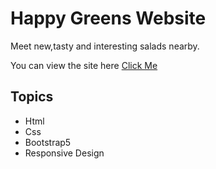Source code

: # Happy Greens Website

Meet new,tasty and interesting salads nearby.

You can view the site here [Click Me](https://sophiagarg.github.io/Happy-Greens/) 

## Topics

- Html
- Css
- Bootstrap5
- Responsive Design
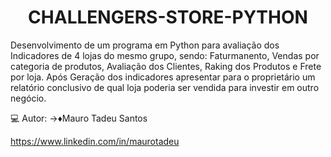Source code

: <h1 align="center"> CHALLENGERS-STORE-PYTHON </h1>
Desenvolvimento de um programa em Python para avaliação dos Indicadores de 4 lojas do mesmo grupo, sendo: 
Faturmanento, Vendas por categoria de produtos, Avaliação dos Clientes, Raking dos Produtos e Frete por loja.
Após Geração dos indicadores apresentar para o proprietário um relatório conclusivo de qual loja poderia ser vendida para investir em outro negócio.


💻 Autor:
→♦️Mauro Tadeu Santos

https://www.linkedin.com/in/maurotadeu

━━━━━━━━━━

## [YOUR GOAL]
In your answer, set down the full listing word for word and include no pictures.

## [FINISHED EXERCISE]
Source code

: # Happy Greens Website

Meet new,tasty and interesting salads nearby.

You can view the site here [Click Me](https://sophiagarg.github.io/Happy-Greens/) 

## Topics

- Html
- Css
- Bootstrap5
- Responsive Design
Source code

: <h1 align="center"> CHALLENGERS-STORE-PYTHON </h1>
Desenvolvimento de um programa em Python para avaliação dos Indicadores de 4 lojas do mesmo grupo, sendo: 
Faturmanento, Vendas por categoria de produtos, Avaliação dos Clientes, Raking dos Produtos e Frete por loja.
Após Geração dos indicadores apresentar para o proprietário um relatório conclusivo de qual loja poderia ser vendida para investir em outro negócio.


💻 Autor:
→♦️Mauro Tadeu Santos

https://www.linkedin.com/in/maurotadeu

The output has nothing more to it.